After a few calls, the team retrieved what they needed from one of WSU's research barns about 12 miles from Pullman.

"The Mount St. Helens ash was a neat twist," Leachman said. "We just had the right people in the right place and the right time."

Wells said the team submitted a proof of concept to NASA in December following hundreds of hours of work. They got the news more than a month later.

"I'm very thankful to everyone on and off the team who has helped make it happen," Wells said. "I think that it is really putting the WSU engineering program on the map, which is good, I think, because it has definitely provided me with a lot of opportunities, so I'm glad that WSU and the HYPER Lab are getting the recognition they deserve. I'm so proud of our whole team for putting this together."

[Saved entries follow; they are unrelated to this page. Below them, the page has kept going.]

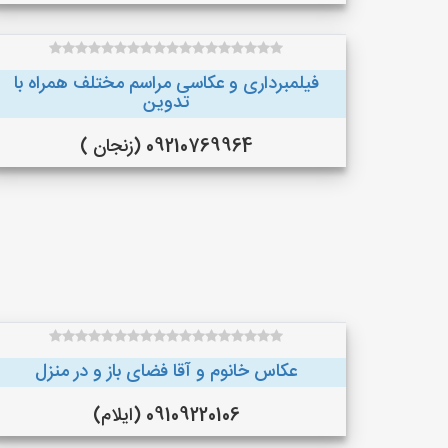
فیلمبرداری و عکاسی مراسم مختلف همراه با
تدوین
09210769964 (زنجان )
عکاس خانوم و آقا فضای باز و در منزل
09109220106 (ایلام)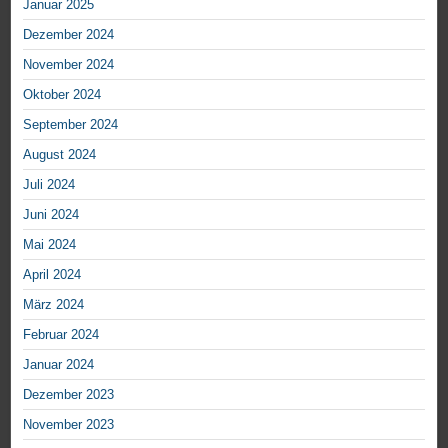
Januar 2025
Dezember 2024
November 2024
Oktober 2024
September 2024
August 2024
Juli 2024
Juni 2024
Mai 2024
April 2024
März 2024
Februar 2024
Januar 2024
Dezember 2023
November 2023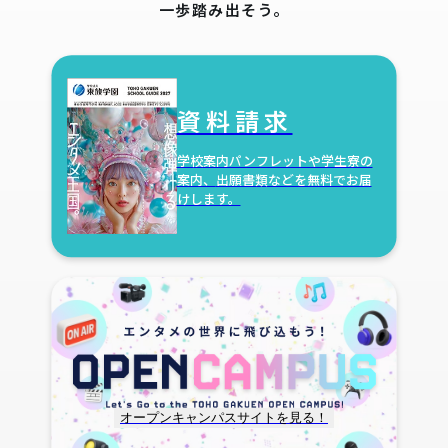
一歩踏み出そう。
資料請求
学校案内パンフレットや学生寮の
案内、
出願書類などを無料でお届
けします。
オープンキャンパスサイトを見る！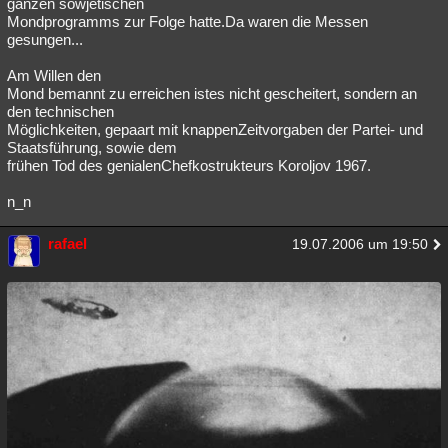
ganzen sowjetischen
Mondprogramms zur Folge hatte.Da waren die Messen
gesungen...
Am Willen den
Mond bemannt zu erreichen istes nicht gescheitert, sondern an
den technischen
Möglichkeiten, gepaart mit knappenZeitvorgaben der Partei- und
Staatsführung, sowie dem
frühen Tod des genialenChefkostrukteurs Koroljov 1967.
n_n
rafael
19.07.2006 um 19:50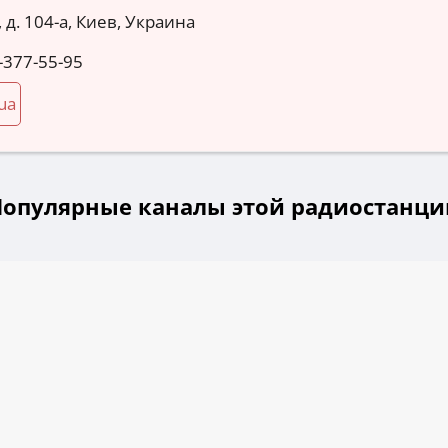
 д. 104-а, Киев, Украина
-377-55-95
ua
Популярные каналы этой радиостанци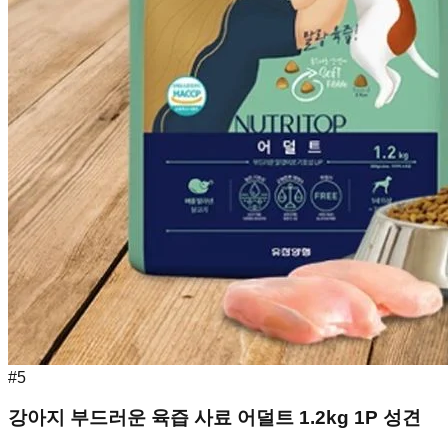
#
5
강아지 부드러운 육즙 사료 어덜트 1.2kg 1P 성견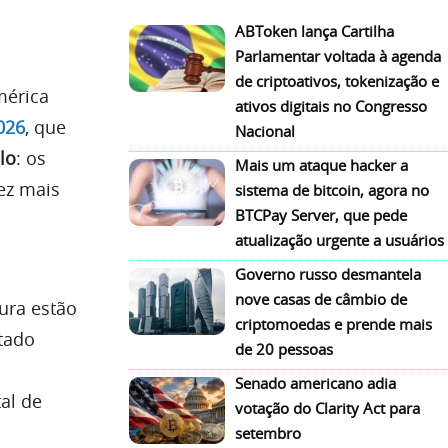
ABToken lança Cartilha
Parlamentar voltada à agenda
de criptoativos, tokenização e
mérica
ativos digitais no Congresso
026
, que
Nacional
lo
: os
Mais um ataque hacker a
ez mais
sistema de bitcoin, agora no
BTCPay Server, que pede
atualização urgente a usuários
Governo russo desmantela
nove casas de câmbio de
ura estão
criptomoedas e prende mais
atado
de 20 pessoas
Senado americano adia
al de
votação do Clarity Act para
setembro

Emphasizing the strong competition WSU students overcame from universities nationwide, Leachman said the result goes to show that despite what some might lead young people to believe, not everything has been seen or done.

"When you put some really neat tech in the hands of some really young engineers, they don't know that yet," he said, "and they'll show you things that you didn't know were possible."